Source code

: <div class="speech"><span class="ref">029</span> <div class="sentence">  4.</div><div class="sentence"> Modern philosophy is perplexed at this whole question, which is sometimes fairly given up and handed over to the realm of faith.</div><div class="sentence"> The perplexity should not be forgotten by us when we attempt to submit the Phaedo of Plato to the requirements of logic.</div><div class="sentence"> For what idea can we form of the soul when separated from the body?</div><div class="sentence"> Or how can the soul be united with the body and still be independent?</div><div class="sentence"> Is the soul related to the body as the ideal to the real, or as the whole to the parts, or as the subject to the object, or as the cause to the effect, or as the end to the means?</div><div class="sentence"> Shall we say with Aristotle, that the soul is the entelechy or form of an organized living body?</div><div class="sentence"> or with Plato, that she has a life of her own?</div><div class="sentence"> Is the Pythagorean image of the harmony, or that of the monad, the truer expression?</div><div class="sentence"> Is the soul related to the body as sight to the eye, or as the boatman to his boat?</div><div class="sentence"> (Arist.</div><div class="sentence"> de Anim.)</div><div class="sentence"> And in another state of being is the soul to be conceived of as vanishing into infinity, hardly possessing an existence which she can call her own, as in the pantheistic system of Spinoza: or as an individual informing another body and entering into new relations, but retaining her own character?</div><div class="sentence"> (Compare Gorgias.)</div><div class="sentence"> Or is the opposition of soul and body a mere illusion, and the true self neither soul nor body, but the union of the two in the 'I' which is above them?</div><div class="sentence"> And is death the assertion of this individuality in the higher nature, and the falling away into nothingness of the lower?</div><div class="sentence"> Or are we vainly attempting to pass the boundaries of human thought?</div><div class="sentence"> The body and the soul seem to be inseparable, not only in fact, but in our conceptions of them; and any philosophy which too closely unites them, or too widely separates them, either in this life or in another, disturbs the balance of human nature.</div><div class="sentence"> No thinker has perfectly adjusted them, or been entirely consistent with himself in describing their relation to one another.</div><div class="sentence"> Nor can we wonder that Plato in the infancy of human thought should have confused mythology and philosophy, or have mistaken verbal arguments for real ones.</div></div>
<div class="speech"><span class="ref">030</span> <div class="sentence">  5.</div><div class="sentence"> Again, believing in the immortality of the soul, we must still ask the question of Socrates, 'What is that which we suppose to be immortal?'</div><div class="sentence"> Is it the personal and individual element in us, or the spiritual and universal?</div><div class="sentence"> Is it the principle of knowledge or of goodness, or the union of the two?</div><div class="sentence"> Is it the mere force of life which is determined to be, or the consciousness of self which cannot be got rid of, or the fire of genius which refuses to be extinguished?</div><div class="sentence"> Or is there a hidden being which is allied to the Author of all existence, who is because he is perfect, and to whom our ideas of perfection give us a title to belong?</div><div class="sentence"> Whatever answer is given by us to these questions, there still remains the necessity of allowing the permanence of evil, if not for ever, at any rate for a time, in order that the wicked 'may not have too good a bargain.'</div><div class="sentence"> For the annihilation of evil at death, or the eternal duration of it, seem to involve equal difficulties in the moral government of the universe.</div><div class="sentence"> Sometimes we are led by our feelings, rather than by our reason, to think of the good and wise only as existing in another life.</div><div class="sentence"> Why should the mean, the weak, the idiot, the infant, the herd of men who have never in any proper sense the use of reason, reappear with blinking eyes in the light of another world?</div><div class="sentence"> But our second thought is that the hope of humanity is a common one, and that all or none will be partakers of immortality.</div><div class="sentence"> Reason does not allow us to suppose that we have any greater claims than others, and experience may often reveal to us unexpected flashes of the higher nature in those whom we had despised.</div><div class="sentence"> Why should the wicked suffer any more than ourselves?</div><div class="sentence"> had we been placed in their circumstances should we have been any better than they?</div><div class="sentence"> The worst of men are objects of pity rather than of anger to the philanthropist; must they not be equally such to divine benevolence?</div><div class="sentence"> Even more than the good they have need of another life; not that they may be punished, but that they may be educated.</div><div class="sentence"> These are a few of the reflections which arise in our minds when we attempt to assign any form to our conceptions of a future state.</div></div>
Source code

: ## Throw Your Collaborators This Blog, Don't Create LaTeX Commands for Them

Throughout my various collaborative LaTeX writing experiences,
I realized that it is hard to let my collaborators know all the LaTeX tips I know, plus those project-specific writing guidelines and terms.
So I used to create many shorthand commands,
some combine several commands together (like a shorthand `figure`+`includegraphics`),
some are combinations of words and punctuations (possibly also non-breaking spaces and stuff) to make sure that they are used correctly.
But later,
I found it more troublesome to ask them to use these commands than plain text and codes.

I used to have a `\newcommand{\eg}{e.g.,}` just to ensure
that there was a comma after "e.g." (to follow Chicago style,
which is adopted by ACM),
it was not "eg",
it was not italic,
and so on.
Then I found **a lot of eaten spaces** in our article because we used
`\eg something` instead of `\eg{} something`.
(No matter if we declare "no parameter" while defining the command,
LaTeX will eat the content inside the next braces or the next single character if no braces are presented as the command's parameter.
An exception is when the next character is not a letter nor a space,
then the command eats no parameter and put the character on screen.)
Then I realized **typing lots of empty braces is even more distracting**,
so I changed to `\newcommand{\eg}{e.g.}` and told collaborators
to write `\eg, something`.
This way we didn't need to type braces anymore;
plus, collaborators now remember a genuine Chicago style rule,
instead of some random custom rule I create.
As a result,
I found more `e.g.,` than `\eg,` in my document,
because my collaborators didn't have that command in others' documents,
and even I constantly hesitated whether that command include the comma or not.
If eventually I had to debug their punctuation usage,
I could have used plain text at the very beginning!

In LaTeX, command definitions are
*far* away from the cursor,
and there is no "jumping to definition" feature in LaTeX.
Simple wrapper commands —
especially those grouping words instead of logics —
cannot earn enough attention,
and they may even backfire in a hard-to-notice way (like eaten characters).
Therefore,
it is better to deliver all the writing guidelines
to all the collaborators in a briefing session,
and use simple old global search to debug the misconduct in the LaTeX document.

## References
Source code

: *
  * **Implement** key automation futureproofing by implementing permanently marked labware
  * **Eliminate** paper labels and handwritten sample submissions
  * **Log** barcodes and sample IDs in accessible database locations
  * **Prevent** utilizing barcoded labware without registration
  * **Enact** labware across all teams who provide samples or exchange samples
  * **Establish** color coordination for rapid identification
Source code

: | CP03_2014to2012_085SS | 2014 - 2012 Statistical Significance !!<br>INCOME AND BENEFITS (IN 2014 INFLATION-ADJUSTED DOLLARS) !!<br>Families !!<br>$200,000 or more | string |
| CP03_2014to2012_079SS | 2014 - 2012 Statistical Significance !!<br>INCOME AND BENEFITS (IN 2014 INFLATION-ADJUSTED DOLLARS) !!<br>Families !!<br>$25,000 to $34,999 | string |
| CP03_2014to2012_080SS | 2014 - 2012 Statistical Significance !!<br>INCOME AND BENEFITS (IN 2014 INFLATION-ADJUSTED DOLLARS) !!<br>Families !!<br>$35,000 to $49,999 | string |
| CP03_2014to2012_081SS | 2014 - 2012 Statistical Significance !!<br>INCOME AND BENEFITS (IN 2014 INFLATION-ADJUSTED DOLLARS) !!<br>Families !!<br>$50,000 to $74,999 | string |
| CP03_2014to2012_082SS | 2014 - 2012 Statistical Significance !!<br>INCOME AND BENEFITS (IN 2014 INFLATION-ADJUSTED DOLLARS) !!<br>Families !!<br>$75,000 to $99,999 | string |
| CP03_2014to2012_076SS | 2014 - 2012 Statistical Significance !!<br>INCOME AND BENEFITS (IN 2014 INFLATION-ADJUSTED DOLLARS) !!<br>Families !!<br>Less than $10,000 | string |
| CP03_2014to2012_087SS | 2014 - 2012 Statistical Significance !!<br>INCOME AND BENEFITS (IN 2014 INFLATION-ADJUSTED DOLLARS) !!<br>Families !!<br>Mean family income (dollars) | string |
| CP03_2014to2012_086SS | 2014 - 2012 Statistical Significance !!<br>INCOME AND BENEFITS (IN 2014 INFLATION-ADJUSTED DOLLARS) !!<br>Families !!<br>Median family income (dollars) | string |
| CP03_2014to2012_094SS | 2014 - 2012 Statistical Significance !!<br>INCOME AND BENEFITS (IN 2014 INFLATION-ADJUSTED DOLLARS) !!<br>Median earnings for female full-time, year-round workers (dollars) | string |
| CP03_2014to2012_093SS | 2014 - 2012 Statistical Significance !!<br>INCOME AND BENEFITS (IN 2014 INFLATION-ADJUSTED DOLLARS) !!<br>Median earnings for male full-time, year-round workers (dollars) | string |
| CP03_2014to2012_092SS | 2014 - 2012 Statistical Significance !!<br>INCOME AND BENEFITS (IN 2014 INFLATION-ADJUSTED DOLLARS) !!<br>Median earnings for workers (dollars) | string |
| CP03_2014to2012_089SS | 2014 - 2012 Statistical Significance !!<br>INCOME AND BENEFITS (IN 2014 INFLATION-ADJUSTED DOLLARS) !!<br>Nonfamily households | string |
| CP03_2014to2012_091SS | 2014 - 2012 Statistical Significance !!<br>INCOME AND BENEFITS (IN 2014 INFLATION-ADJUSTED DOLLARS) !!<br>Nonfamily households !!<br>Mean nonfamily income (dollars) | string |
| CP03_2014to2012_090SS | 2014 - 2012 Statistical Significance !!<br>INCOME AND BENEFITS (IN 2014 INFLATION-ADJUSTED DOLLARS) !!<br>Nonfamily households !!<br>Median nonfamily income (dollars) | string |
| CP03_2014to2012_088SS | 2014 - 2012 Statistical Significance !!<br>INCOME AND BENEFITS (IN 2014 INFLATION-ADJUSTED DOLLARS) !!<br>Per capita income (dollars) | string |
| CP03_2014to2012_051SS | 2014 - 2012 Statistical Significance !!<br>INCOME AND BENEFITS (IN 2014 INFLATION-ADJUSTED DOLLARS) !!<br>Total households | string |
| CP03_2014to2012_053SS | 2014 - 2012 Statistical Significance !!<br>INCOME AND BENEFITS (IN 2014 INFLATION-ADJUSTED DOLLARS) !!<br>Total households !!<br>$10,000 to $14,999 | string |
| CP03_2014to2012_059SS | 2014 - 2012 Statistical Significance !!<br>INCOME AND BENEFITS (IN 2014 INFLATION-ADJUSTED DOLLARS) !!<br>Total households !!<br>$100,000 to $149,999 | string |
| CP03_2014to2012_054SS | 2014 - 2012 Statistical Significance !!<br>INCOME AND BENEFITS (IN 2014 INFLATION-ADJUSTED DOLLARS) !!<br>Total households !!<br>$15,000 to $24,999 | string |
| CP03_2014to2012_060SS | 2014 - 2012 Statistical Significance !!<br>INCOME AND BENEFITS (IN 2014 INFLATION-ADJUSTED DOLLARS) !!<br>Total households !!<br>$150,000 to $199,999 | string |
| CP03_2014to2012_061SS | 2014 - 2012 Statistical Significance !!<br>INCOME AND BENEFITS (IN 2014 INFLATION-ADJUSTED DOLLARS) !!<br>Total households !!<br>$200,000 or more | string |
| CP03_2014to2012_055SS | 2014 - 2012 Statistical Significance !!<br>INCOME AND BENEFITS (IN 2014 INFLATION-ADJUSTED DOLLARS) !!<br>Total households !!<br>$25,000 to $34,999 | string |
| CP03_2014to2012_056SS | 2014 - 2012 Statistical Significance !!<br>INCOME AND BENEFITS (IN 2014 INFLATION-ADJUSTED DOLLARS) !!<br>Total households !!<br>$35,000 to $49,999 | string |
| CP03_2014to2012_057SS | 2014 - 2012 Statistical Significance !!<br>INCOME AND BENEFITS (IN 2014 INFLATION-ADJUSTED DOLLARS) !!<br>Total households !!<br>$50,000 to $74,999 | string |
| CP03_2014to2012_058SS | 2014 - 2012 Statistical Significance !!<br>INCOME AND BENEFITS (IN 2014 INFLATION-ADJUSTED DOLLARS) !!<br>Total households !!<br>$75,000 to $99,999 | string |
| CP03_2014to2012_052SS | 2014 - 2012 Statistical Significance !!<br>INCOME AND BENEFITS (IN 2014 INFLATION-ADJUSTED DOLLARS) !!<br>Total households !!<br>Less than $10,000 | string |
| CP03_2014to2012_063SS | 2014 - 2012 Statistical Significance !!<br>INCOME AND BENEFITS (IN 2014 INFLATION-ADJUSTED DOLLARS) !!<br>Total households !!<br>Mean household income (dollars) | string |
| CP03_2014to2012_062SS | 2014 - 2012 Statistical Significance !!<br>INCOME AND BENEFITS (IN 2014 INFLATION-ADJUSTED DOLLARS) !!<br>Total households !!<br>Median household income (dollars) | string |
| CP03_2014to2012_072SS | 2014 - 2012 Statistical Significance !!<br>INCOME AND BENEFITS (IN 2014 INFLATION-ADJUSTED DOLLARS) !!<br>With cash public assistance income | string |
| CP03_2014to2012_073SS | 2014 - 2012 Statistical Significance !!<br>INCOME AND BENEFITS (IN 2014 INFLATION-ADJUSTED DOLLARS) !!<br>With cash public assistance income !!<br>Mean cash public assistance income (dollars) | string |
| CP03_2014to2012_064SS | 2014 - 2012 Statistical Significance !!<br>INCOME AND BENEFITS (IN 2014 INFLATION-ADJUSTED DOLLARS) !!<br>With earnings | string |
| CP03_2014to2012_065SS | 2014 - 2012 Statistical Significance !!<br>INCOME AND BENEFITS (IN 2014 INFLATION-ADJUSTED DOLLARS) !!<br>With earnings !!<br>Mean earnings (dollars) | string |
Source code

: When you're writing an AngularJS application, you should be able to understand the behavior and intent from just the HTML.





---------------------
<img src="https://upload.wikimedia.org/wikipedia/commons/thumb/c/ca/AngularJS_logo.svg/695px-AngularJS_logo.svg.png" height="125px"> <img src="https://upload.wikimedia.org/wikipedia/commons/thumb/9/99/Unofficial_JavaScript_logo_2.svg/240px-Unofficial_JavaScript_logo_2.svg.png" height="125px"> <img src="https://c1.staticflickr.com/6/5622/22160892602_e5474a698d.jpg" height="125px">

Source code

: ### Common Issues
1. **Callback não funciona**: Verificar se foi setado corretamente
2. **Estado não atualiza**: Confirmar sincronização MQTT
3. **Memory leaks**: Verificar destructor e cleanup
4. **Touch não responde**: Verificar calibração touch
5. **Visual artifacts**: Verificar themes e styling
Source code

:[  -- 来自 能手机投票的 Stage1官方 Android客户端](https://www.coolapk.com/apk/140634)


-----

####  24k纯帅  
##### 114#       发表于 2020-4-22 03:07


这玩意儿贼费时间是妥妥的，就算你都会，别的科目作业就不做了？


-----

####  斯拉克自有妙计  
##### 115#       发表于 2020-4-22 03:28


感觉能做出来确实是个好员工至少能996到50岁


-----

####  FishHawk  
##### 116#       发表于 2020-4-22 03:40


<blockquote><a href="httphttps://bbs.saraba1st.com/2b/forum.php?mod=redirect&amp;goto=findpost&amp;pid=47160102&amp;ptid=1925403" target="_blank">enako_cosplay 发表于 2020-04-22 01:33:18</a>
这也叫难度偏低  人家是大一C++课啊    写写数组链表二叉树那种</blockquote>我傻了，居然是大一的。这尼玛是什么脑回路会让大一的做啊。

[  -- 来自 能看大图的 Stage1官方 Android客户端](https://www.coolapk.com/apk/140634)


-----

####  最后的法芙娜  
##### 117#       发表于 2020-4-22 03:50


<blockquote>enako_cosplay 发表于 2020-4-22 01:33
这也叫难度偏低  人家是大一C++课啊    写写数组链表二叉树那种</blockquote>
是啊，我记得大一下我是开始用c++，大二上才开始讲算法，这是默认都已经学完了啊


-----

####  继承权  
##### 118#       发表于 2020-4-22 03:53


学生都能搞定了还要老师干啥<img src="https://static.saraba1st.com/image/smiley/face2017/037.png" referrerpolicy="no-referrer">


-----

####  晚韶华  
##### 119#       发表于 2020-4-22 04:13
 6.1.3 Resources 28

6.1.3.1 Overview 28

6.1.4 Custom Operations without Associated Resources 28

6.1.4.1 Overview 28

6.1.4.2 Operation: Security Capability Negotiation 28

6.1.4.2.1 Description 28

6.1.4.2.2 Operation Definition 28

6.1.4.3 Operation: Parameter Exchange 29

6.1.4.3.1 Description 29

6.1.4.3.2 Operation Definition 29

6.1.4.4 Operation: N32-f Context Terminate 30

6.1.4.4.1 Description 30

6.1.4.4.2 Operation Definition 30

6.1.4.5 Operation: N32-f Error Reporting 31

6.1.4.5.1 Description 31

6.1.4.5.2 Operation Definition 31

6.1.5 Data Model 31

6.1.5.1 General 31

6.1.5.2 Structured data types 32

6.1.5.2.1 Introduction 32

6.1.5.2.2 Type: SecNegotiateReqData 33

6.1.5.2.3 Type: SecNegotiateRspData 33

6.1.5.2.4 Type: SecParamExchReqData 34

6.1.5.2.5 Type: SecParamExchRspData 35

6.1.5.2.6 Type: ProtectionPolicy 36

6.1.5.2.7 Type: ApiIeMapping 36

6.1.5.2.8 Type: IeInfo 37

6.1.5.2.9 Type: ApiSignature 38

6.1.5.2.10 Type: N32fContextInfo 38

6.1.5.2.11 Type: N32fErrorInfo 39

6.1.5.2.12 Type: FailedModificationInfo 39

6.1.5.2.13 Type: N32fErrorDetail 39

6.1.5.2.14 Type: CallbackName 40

▬▬▬

YOUR GOAL - Find the line that contains "6.1.5.2.9 Type: ApiSignature 38" in the data above. Reproduce it and every later line exactly, through the last one.

WRITTEN SOLUTION -
6.1.5.2.9 Type: ApiSignature 38

6.1.5.2.10 Type: N32fContextInfo 38

6.1.5.2.11 Type: N32fErrorInfo 39

6.1.5.2.12 Type: FailedModificationInfo 39

6.1.5.2.13 Type: N32fErrorDetail 39

6.1.5.2.14 Type: CallbackName 40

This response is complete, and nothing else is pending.